For the first patient, he was fortunate that Cinryze had been made available in the hospital after a series of 3 cases involving his family members who presented with acute laryngeal edema secondary to HAE leading to cardiorespiratory collapse.
He has a 17-year-old grandson who was diagnosed with HAE since the age of 14 years old. He has a history of recurrent scrotal and limb swelling, abdominal pain due to gut angioedema, made worse through his non-compliance with Danazol prophylaxis. He presented 1 year ago with acute laryngeal edema requiring emergency tracheostomy.
His daughter (who is the mother of the 17-year-old) also presented 4 years ago with acute laryngeal edema requiring tracheostomy. A less fortunate second daughter also collapsed at home secondary to acute laryngeal edema before she was brought to the hospital. She subsequently died from hypoxic ischemic encephalopathy. Since then, the entire family has been screened for HAE as shown in Figure 1.
For the second case, she presented similarly with her first episode of acute laryngeal edema secondary to poor compliance to Danazol. Having witnessed the efficacy of the plasma-derived C1-INH concentrate in the first case, she was also managed accordingly with Berinert and close airway monitoring. Despite the high cost of the medication, the treatment is cost-effective as acute airway procedures have been avoided in these patients.

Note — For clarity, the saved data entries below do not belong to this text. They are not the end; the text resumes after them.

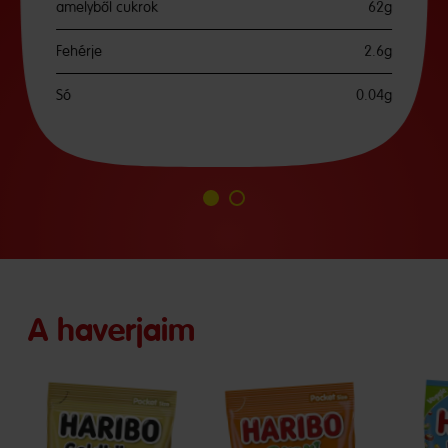
amelyből cukrok
62g
Fehérje
2.6g
Só
0.04g
A
A
1
2
diához
diához
A haverjaim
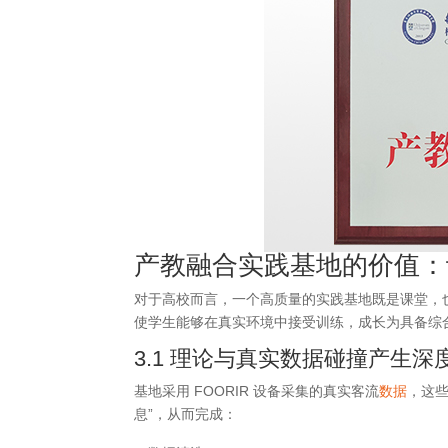
产教融合实践基地的价值：
对于高校而言，一个高质量的实践基地既是课堂，也是
使学生能够在真实环境中接受训练，成长为具备综
3.1 理论与真实数据碰撞产生深
基地采用 FOORIR 设备采集的真实客流
数据
，这
息”，从而完成：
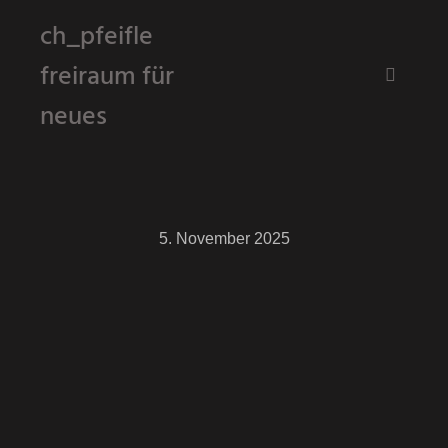
ch_pfeifle
freiraum für
Hauptm
neues
5. November 2025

In both cases, we have demonstrated that the plasma-derived C1-INH concentrates are effective in the treatment of acute laryngeal edema secondary to HAE. However, it needs to be given early in the course of the attack to allow time for the patient to recover. Patients who are extremely symptomatic or unstable should have their airway secured immediately. Patients who are more stable can be monitored clinically. However, caution is warranted with serial flexible nasoendoscopy examinations for airway assessment as that too can precipitate a flare up in airway edema leading to a compromised airway. Treating HAE patients circumspectly as potential emergent airway obstruction is advocated, and “prophylactic” semi-elective intubation would be preferable to a “crash” tracheostomy.
Conclusions
The timely administration of plasma-derived C1-INH concentrates for the acute treatment of HAE has been proven to be effective in both patients in aborting an airway complication. A high index of suspicion is required for the early diagnosis and treatment of this potentially fatal condition.
Footnotes
Acknowledgements
This work was accepted for poster presentation at the 16th Association of Southeast Asian Nations (ASEAN) Otorhinolaryngology, Head & Neck Surgery (ORL-HNS) Congress 2015.
Funding:
The author(s) received no financial support for the research, authorship, and/or publication of this article.

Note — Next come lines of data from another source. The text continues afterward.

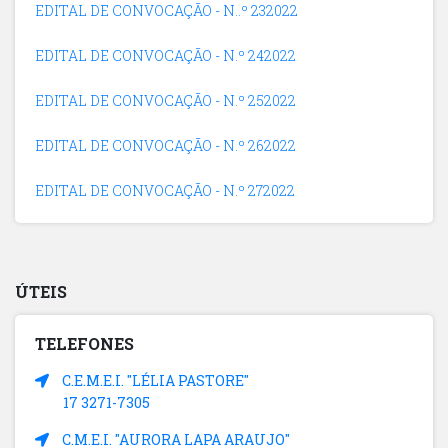
EDITAL DE CONVOCAÇÃO - N..º 232022
EDITAL DE CONVOCAÇÃO - N.º 242022
EDITAL DE CONVOCAÇÃO - N.º 252022
EDITAL DE CONVOCAÇÃO - N.º 262022
EDITAL DE CONVOCAÇÃO - N.º 272022
ÚTEIS
TELEFONES
C.E.M.E.I. "LÉLIA PASTORE"
17 3271-7305
C.M.E.I. "AURORA LAPA ARAUJO"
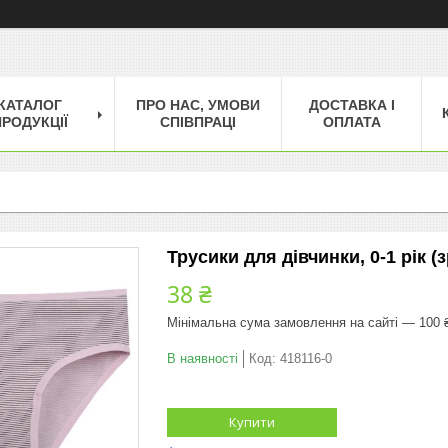
КАТАЛОГ
ПРО НАС, УМОВИ
ДОСТАВКА І
РОДУКЦІЇ
СПІВПРАЦІ
ОПЛАТА
Трусики для дівчинки, 0-1 рік (з
38 ₴
Мінімальна сума замовлення на сайті — 100 
В наявності
Код:
418116-0
Купити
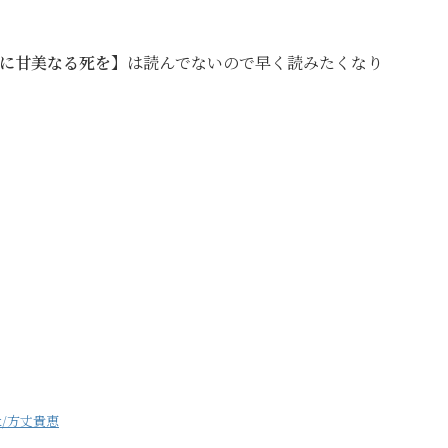
に甘美なる死を】
は読んでないので早く読みたくなり
/方丈貴恵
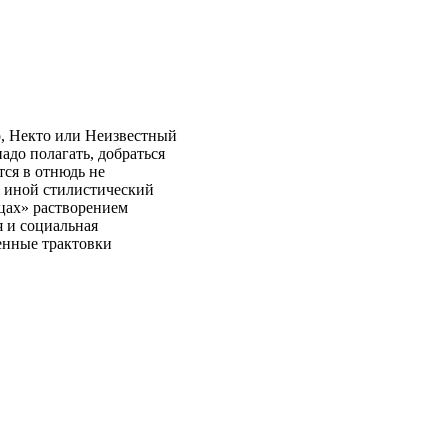
о, Некто или Неизвестный
надо полагать, добраться
тся в отнюдь не
т иной стилистический
цах» растворением
я и социальная
женные трактовки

Declaration of conflicting interests:
The author(s) declared no potential conflicts of interest with respect to the research, authorship, and/or publication of this article.
Author Contributions
ECH conceived the concept. WZEF wrote the first draft of the manuscript and SCT contributed to the writing of the manuscript. All authors jointly developed the format and made critical revisions to the paper. All authors reviewed and approved the final manuscript.